De nombreux activistes Togolais essayent d'alerter la communauté internationale sur la situation au Togo. Ainsi Farida Nabourema, activiste Togolaise des droits de l'homme publie de nombreux updates sur la situation au Togo comme celles-ci:
Dictator @FEGnassingbe has lost legitimacy in #Togo and the world knows it. He is no longer our president and we have been saying this for the past 4 months.
So whatever this guy votes at the U.N is not representative of us the people. #Togodebout #Fauremustgo pic.twitter.com/wQQ94ptyo5— Farida Nabourema (@Farida_N) December 21, 2017
It's been 4 months since the People of #Togo have risen against the dictatorship of @FEGnassingbe but till day, not even once had this man have the decency to address his people after numerous killings and hundreds of arbritrary arrests. He has no respect for us. #Fauremustgo
— Farida Nabourema (@Farida_N) December 21, 2017
Pour mieux comprendre le contexte de cette crise persistante au Togo, nous avons interviewé Sylvio Combey (SC), journaliste togolais et Yawa Degboe (YD), togolaise anciennement analyste des médias, sur la situation au pays:
Global Voices (GV): Les manifestations au Togo ont commencé depuis août 2017. A votre avis, quelles sont les causes profondes de cette colère?
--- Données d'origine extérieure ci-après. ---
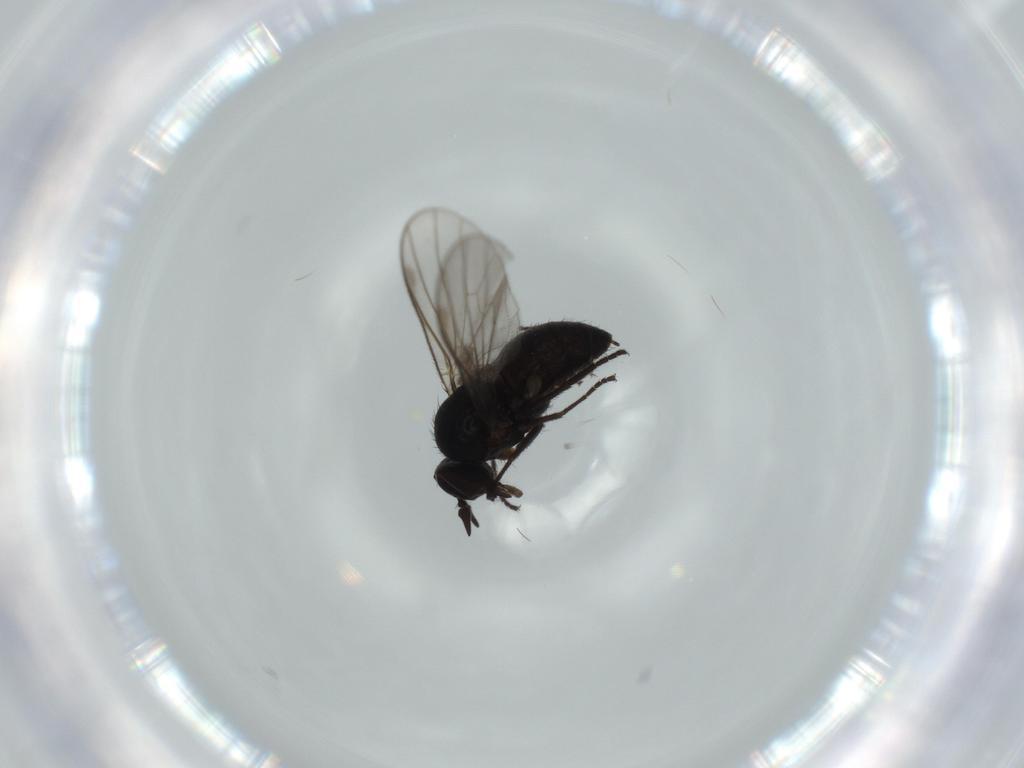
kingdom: Animalia
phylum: Arthropoda
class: Insecta
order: Diptera
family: Psychodidae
Yawa Degboe (YD): Les trois pays limitrophes du Togo (le Ghana, le Bénin, et le Burkina Faso) ont tous connu des transitions politiques ces dernières années. Le vent a tourné dans la région et pourtant il n'a pas encore soufflé au Togo. Ceux ne sont pourtant pas les tentatives qui ont manquées. De nombreuses personnes sont mortes au cours des années pour défendre des idéaux démocratiques et exiger l'alternance du pouvoir mais rien n'y fait. Je pense sincèrement que la décision de la Cour Suprême du Kenya au mois d’août dernier de demander un second vote présidentiel pour des raisons d'irrégularités dans le processus électoral a donné un nouveau souffle et de l'espoir au mouvement actuel au Togo. L'accumulation du pouvoir au sein d'une même famille politique a des impacts énormes et dévastateurs en terme de partage des richesses entre les habitants. D’après moi, ceux sont là les raisons profondes de la colère de la population togolaise.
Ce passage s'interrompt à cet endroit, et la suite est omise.